> Source records:
──────────────────────────────

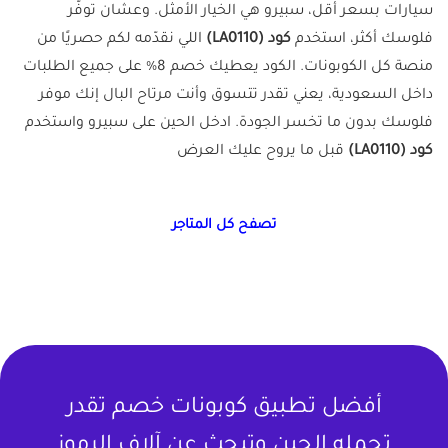
سيارات بسعر أقل، سبيرو هي الخيار الأمثل. وعشان توفّر
فلوسك أكثر، استخدم
كود (LA0110)
اللي نقدّمه لكم حصريًا من
منصة كل الكوبونات. الكود يعطيك خصم 8% على جميع الطلبات
داخل السعودية، يعني تقدر تتسوق وأنت مرتاح البال إنك موفر
فلوسك بدون ما تخسر الجودة. ادخل الحين على سبيرو واستخدم
كود (LA0110)
قبل ما يروح عليك العرض
تصفح كل المتاجر
أفضل تطبيق كوبونات خصم تقدر
تحمله الحين وتبحث عن آلاف الرموز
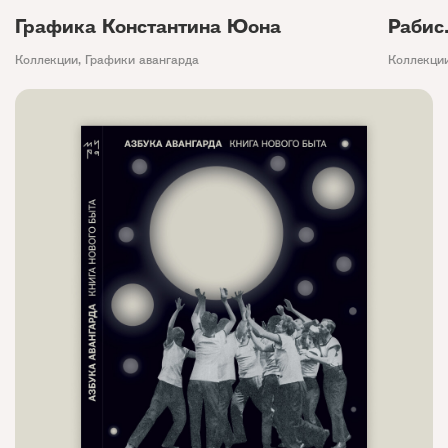
Графика Константина Юона
Рабис
Коллекции
,
Графики авангарда
Коллекци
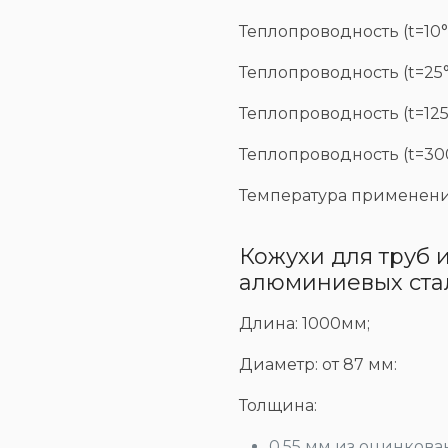
Теплопроводность (t=10°C
Теплопроводность (t=25°C
Теплопроводность (t=125°
Теплопроводность (t=300°
Температура применения
Кожухи для труб
алюминиевых ста
Длина: 1000мм;
Диаметр: от 87 мм:
Толщина:
0,55 мм из оцинкова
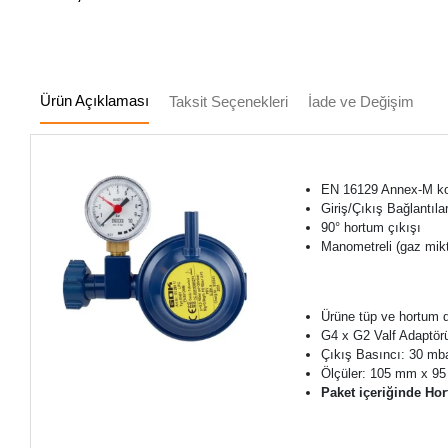
Ürün Açıklaması
Taksit Seçenekleri
İade ve Değişim
EN 16129 Annex-M kor
Giriş/Çıkış Bağlantıla
90° hortum çıkışı
Manometreli (gaz mikt
Ürüne tüp ve hortum da
G4 x G2 Valf Adaptörü 
Çıkış Basıncı: 30 mb
Ölçüler: 105 mm x 9
Paket içeriğinde Ho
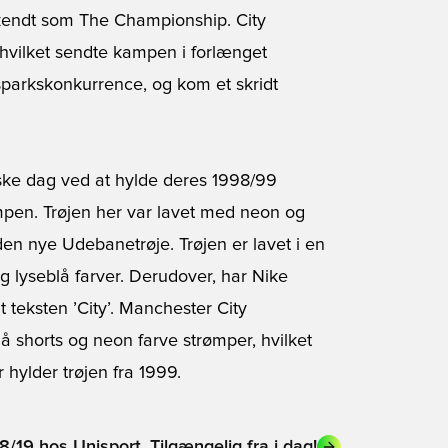
 kendt som The Championship. City
 hvilket sendte kampen i forlænget
esparkskonkurrence, og kom et skridt
ske dag ved at hylde deres 1998/99
pen. Trøjen her var lavet med neon og
den nye Udebanetrøje. Trøjen er lavet i en
g lyseblå farver. Derudover, har Nike
t teksten ’City’. Manchester City
 shorts og neon farve strømper, hvilket
 hylder trøjen fra 1999.
19 hos Unisport. Tilgængelig fra i dag!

──────────────────────────────

> Required work: Please copy the text of all the records above word for word, leaving out the pictures.

> Task answer:
سيارات بسعر أقل، سبيرو هي الخيار الأمثل. وعشان توفّر
فلوسك أكثر، استخدم
كود (LA0110)
اللي نقدّمه لكم حصريًا من
منصة كل الكوبونات. الكود يعطيك خصم 8% على جميع الطلبات
داخل السعودية، يعني تقدر تتسوق وأنت مرتاح البال إنك موفر
فلوسك بدون ما تخسر الجودة. ادخل الحين على سبيرو واستخدم
كود (LA0110)
قبل ما يروح عليك العرض
تصفح كل المتاجر
أفضل تطبيق كوبونات خصم تقدر
تحمله الحين وتبحث عن آلاف الرموز
Графика Константина Юона
Рабис
Коллекции
,
Графики авангарда
Коллекци
Теплопроводность (t=10°C
Теплопроводность (t=25°C
Теплопроводность (t=125°
Теплопроводность (t=300°
Температура применения
Кожухи для труб
алюминиевых ста
Длина: 1000мм;
Диаметр: от 87 мм:
Толщина:
0,55 мм из оцинкова
Ürün Açıklaması
Taksit Seçenekleri
İade ve Değişim
EN 16129 Annex-M kor
Giriş/Çıkış Bağlantıla
90° hortum çıkışı
Manometreli (gaz mikt
Ürüne tüp ve hortum da
G4 x G2 Valf Adaptörü 
Çıkış Basıncı: 30 mb
Ölçüler: 105 mm x 9
Paket içeriğinde Ho
 kendt som The Championship. City
 hvilket sendte kampen i forlænget
esparkskonkurrence, og kom et skridt
ske dag ved at hylde deres 1998/99
pen. Trøjen her var lavet med neon og
den nye Udebanetrøje. Trøjen er lavet i en
g lyseblå farver. Derudover, har Nike
t teksten ’City’. Manchester City
 shorts og neon farve strømper, hvilket
 hylder trøjen fra 1999.
19 hos Unisport. Tilgængelig fra i dag!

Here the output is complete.